Critics warn this means it will take longer for Pakistanis to reap the policy’s environmen­tal and financial benefits.

Covering buses and trucks, as well as twoand three-wheel vehicles, including rickshaws and motorcycle­s, the new policy introduces a raft of incentives to encourage manufactur­ers to start producing electric vehicles and customers to buy them. Passed on June 10, the new policy was originally approved by Prime Minister Imran Khan in November, with the goal of cutting air pollution and curbing climate change.

It aims to bring half a million electric motorcycle­s and rickshaws, along with more than 100,000 electric cars, buses and trucks, into the transporta­tion system over the next five years.

The goal is to have at least 30% of all vehicles running on electricit­y by 2030.

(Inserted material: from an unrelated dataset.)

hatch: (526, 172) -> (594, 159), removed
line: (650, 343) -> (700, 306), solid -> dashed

After pushback from traditiona­l automakers, the first stage of the policy bypasses cars to focus on motorbikes and rickshaws — the most common form of transport in Pakistan’s densely populated urban areas — as well as buses and trucks.

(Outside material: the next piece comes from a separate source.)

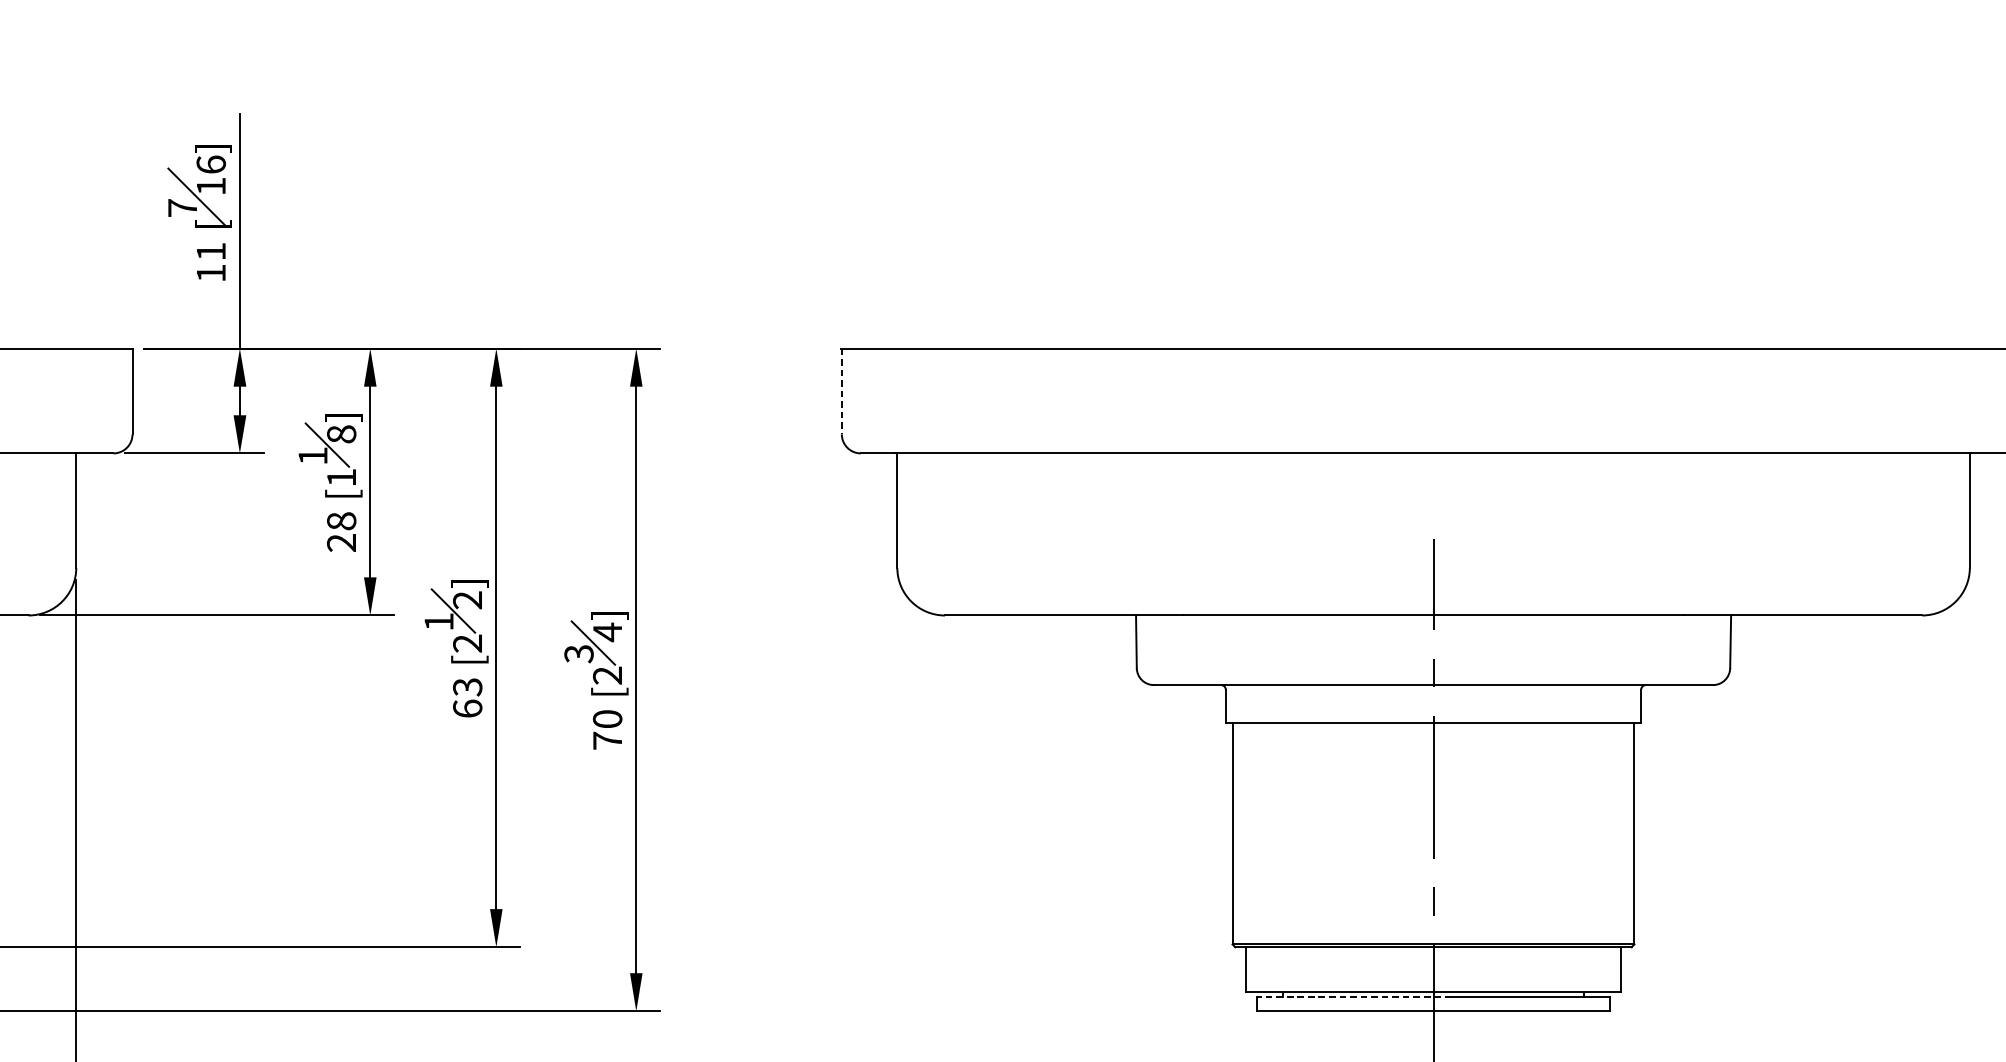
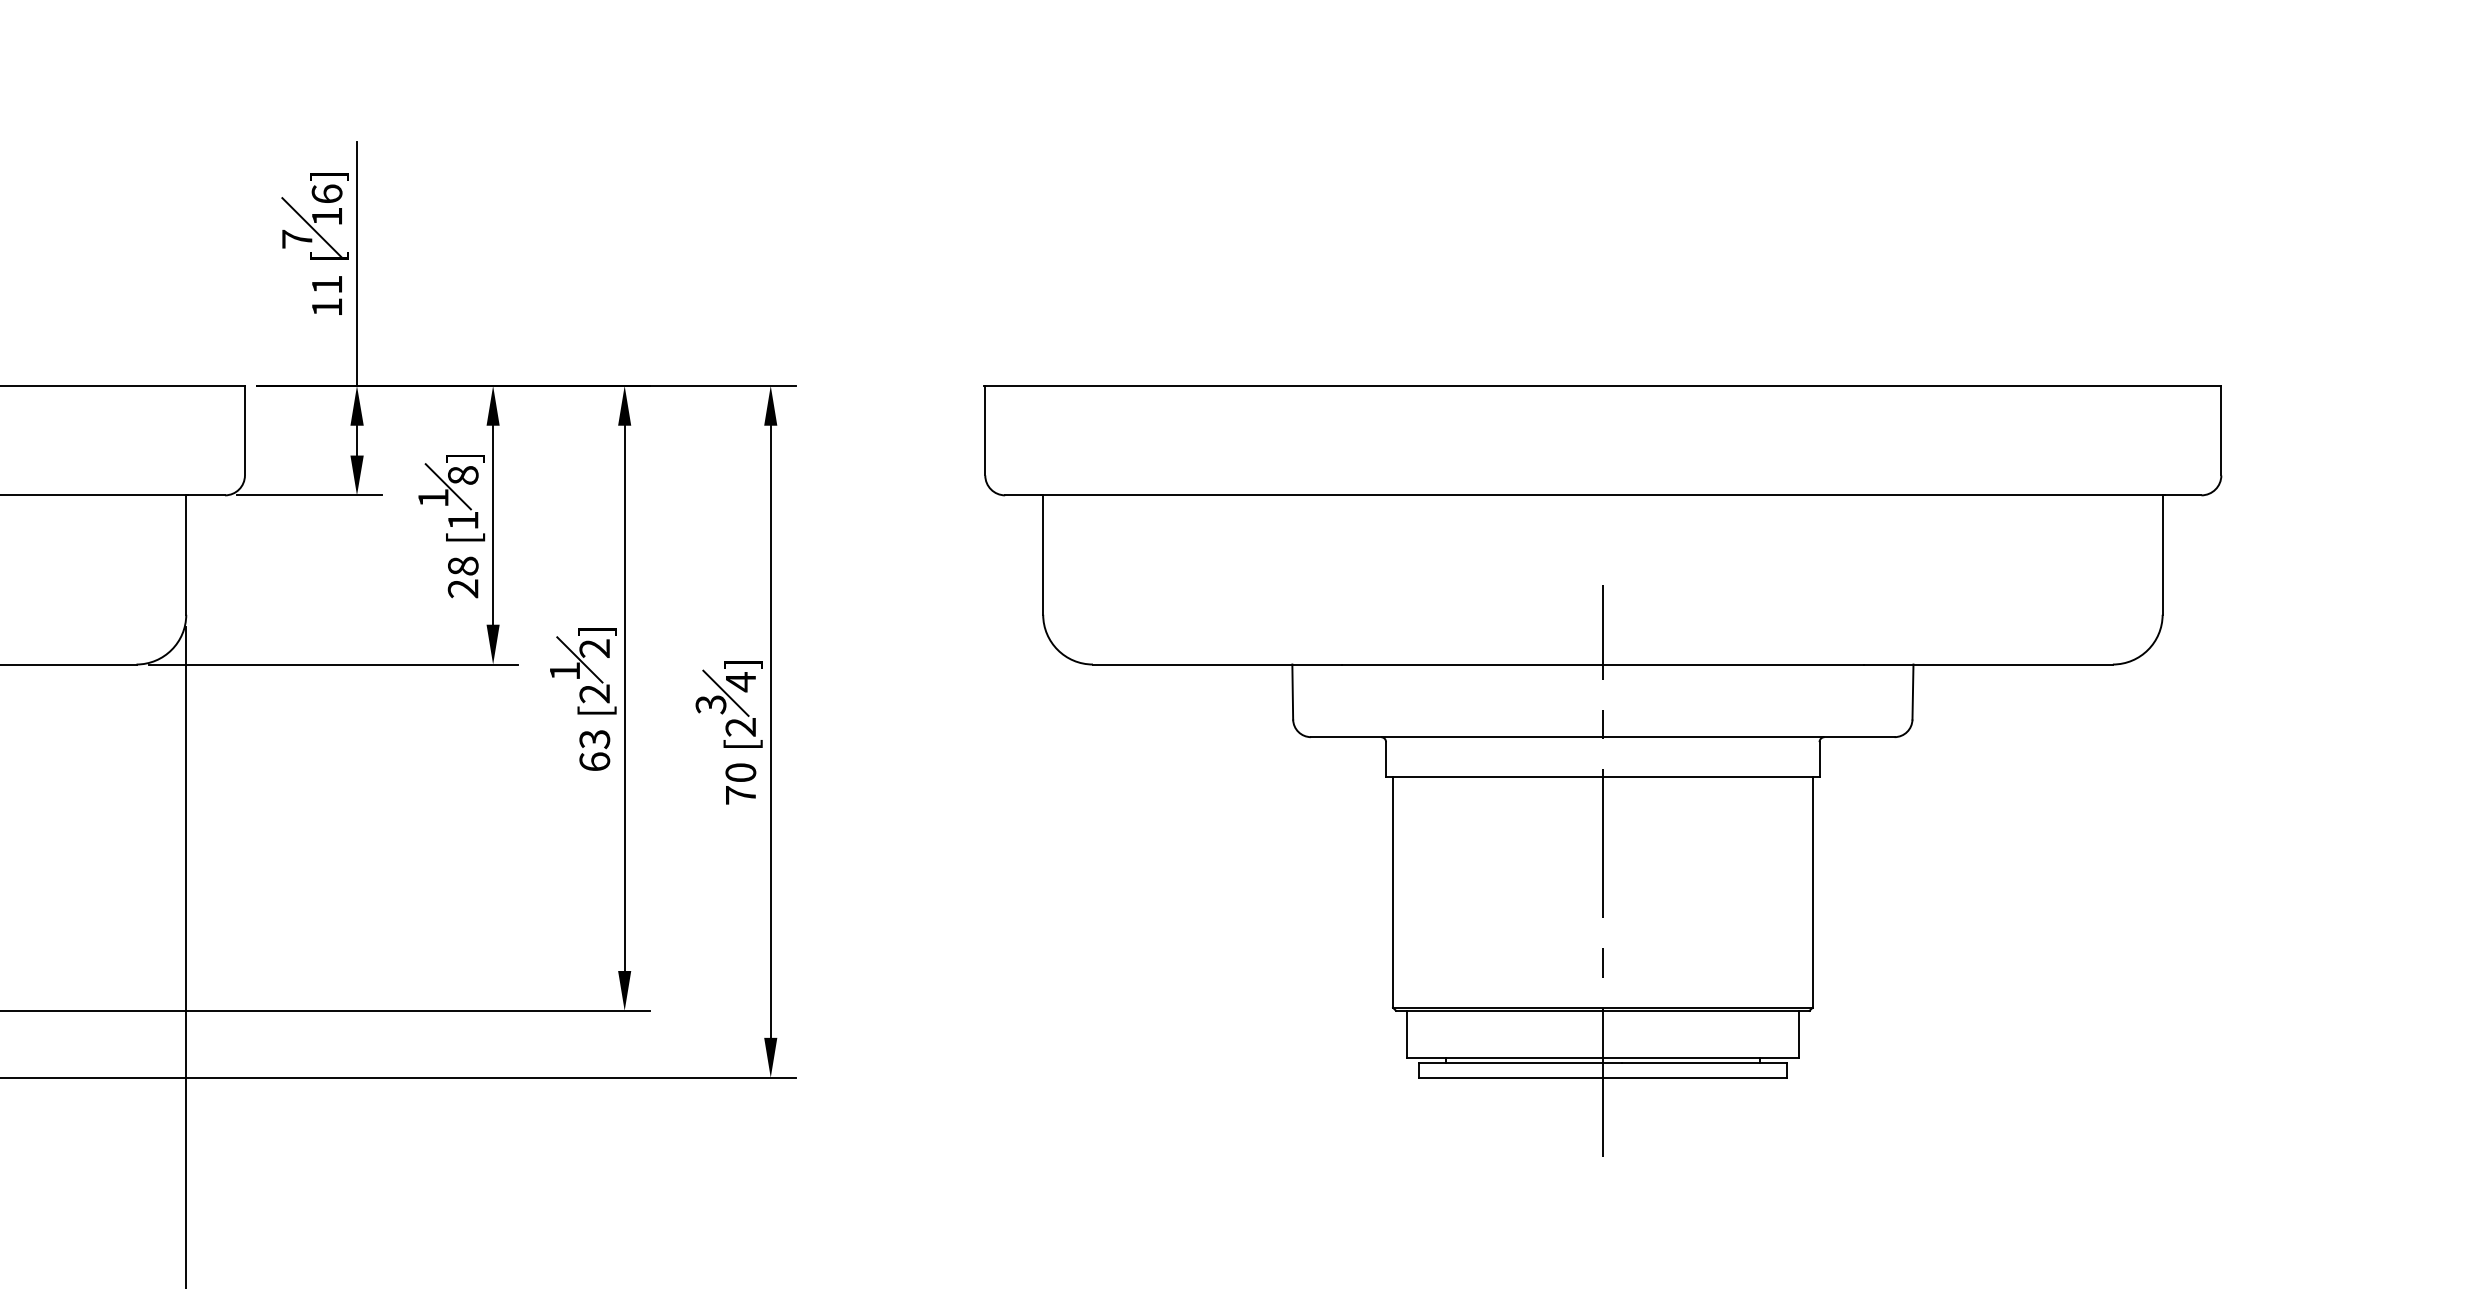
line: (842, 391) -> (985, 430), dashed -> solid
line: (1353, 996) -> (1519, 1062), dashed -> solid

Malik Amin Aslam, climate change adviser to the prime minister, said that incentives for cars would be added to the policy “at a later stage,” without specifying when.

Leaving out cars makes the new policy “like a wedding party arriving with no bridegroom,” said Shaukat Qureshi, general secretary of the Pakistan Electric Vehicles and Parts Manufactur­ers and Traders Associatio­n (PEVPMTA).

“The rest of the world is adopting this technology and it is pollution-free. The sooner it comes, the better it is for everyone,” he said.